# CHE and On/Off Thermostat



## ColleenHorwood (Mar 22, 2021)

Hi, so, where I live, I have not been able to find a pulse proportional thermostat. Not even online. So I'm using on/ off. I know it shortens the lifespan of the ceramic heat emitter. Other than that, is it dangerous? Just wondering. Thanks.


----------



## Malc (Oct 27, 2009)

ColleenHorwood said:


> Hi, so, where I live, I have not been able to find a pulse proportional thermostat. Not even online. So I'm using on/ off. I know it shortens the lifespan of the ceramic heat emitter. Other than that, is it dangerous? Just wondering. Thanks.

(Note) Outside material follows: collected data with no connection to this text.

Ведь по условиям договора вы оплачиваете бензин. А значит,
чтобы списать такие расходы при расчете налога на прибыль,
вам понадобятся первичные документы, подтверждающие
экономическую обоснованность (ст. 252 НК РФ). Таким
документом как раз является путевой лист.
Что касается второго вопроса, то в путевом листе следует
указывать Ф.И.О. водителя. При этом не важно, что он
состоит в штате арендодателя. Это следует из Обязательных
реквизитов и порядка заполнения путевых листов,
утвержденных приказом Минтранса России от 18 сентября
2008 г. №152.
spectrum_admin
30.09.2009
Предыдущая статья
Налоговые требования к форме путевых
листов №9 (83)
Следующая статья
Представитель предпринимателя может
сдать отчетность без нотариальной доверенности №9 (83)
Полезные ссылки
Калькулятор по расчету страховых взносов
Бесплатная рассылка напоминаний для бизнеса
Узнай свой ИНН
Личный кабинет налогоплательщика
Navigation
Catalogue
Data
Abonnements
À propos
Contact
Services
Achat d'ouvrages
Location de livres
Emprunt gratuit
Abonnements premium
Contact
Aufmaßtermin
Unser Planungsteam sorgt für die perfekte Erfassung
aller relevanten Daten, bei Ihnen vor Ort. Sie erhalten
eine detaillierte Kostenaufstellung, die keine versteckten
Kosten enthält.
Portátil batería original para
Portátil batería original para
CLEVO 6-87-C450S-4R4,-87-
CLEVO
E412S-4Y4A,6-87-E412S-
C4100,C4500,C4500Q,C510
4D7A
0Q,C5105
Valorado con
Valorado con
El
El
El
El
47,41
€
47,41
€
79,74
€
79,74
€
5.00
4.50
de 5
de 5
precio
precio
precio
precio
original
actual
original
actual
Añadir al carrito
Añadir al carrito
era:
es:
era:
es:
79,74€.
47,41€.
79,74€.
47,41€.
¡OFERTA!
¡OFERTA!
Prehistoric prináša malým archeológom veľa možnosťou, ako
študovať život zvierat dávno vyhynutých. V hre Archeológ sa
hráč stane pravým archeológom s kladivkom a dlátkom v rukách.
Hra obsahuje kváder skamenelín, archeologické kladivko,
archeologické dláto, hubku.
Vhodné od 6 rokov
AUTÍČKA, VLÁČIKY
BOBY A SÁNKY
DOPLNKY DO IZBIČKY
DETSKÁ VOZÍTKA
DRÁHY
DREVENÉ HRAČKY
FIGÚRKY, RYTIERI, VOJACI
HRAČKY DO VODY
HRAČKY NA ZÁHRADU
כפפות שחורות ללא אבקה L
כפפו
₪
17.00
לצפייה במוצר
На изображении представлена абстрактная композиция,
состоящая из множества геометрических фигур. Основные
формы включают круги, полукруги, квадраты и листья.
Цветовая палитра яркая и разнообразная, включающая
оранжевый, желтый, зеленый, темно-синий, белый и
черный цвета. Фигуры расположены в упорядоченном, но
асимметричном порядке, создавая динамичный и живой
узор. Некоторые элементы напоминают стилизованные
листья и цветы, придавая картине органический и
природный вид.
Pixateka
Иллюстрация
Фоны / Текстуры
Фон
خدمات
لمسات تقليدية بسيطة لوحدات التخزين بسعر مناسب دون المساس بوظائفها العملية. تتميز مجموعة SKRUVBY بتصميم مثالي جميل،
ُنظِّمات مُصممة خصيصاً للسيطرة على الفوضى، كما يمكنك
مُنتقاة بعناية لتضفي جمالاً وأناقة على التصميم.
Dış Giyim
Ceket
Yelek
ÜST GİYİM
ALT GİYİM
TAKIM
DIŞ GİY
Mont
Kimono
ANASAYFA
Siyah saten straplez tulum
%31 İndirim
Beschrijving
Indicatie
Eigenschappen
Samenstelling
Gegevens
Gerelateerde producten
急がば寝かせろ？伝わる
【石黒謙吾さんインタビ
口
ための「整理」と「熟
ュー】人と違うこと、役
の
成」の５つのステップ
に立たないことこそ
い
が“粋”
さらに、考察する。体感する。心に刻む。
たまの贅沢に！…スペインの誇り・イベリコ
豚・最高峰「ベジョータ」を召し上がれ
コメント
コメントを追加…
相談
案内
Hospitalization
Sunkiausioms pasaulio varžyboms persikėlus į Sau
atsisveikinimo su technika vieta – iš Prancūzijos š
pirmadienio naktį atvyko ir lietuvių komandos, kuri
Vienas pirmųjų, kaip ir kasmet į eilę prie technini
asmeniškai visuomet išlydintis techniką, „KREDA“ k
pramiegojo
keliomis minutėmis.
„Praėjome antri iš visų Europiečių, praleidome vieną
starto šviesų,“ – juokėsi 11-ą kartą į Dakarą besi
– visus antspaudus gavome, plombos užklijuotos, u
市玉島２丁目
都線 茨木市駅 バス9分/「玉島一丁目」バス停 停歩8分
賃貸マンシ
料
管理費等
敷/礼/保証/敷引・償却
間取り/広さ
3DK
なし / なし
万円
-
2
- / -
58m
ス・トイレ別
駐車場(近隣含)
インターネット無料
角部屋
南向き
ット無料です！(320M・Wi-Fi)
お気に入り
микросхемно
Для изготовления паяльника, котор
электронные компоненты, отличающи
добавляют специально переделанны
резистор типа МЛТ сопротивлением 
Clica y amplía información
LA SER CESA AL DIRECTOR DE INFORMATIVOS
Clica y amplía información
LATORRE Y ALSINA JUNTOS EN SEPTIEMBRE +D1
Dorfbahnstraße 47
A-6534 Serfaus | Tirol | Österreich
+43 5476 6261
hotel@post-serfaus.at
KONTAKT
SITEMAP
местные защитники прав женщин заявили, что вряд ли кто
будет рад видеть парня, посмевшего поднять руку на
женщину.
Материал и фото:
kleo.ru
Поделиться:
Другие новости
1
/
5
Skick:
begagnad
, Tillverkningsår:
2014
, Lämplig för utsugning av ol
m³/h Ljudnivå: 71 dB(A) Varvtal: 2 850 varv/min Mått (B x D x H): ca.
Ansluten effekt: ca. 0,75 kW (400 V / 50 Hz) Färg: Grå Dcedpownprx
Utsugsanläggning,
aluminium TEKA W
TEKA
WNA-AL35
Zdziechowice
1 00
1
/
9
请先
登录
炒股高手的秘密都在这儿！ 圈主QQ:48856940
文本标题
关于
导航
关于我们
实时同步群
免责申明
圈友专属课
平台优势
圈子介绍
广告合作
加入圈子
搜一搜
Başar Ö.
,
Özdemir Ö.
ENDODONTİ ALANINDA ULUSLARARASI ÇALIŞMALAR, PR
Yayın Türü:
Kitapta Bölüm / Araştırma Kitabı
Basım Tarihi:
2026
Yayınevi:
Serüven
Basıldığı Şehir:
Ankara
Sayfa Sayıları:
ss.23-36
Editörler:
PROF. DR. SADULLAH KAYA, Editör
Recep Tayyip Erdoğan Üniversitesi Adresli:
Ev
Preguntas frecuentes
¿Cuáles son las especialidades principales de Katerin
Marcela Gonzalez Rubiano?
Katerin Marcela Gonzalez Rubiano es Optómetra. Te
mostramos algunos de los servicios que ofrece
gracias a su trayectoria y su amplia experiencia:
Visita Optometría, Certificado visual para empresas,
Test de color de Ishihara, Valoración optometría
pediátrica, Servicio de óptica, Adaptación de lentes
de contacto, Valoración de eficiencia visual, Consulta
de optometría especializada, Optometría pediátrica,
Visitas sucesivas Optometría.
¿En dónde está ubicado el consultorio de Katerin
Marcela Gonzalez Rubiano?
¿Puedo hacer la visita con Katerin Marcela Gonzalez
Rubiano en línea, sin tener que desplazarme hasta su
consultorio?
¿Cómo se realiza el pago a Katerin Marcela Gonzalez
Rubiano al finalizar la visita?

Personally I wouldn't use an ON/OF stat with a ceramic - the resulting temperature swing will be considerable. Years ago I was doing some testing to develop my own thermostat and this was the result of the data log overnight using an on/off sat with a 150w ceramic heater. The set point was 32c










The swing was from 27c to over 40c.

If you can get a dimming thermostat that would still work with a ceramic and it will still give you a steady temperature.


----------



## LiasisUK (Sep 30, 2019)

Dimming would work fine with a ceramic


----------



## ColleenHorwood (Mar 22, 2021)

Malc said:


> Personally I wouldn't use an ON/OF stat with a ceramic - the resulting temperature swing will be considerable. Years ago I was doing some testing to develop my own thermostat and this was the result of the data log overnight using an on/off sat with a 150w ceramic heater. The set point was 32c
> 
> 
> 
> ...


Great. Just two days ago I was at the pet store and they had the exo Terra 600w dimming/pulse proportional thermostat so I bought it. I just hooked it up today. Also I'm waiting on the order of a 6x2x3 foot PVC enclosure for my common boa and I'm wondering if a 150 watt ceramic heat emitter will be strong enough for that size or if you recommend something higher? Thanks


----------



## Malc (Oct 27, 2009)

PVC is a good insulator so it will retain heat well. It's hard to say if a 150w will be sufficient or a higher wattage is better. Personally its easier if a 250w heater is used as a 150w will work harder to maintain temperature than the 250w. A poor analogy is two cars, one with a 1lrt engine the other a 3.5ltr. Both are capable of doing 70mph on a motor/ free way, but the 1ltr will be working harder to get to 70mph and maintain it when it comes to a hill, where as the 3.5 litre powered car will get there faster, and maintain 70mph regardless of the terrain 

In the UK we have distant selling laws, so if you buy on line you have 7 days in which to return an item for any reason. So you could try a 150w for a day or so, and if it works OK then keep it, or if you feel its struggling, then return it in the original packaging for refund and purchase the next one up. Maybe Canada has similar laws. Alternatively see what the shop owner has to say, and ask if you could return a 150w if you find it struggles ?


----------



## ColleenHorwood (Mar 22, 2021)

I currently have a surplus of 150w so enough to start off with and see. I prefer not to shop online but where I live does not cater much to reptiles so sometimes it is hard and I am forced to. Also it is much cheaper!


----------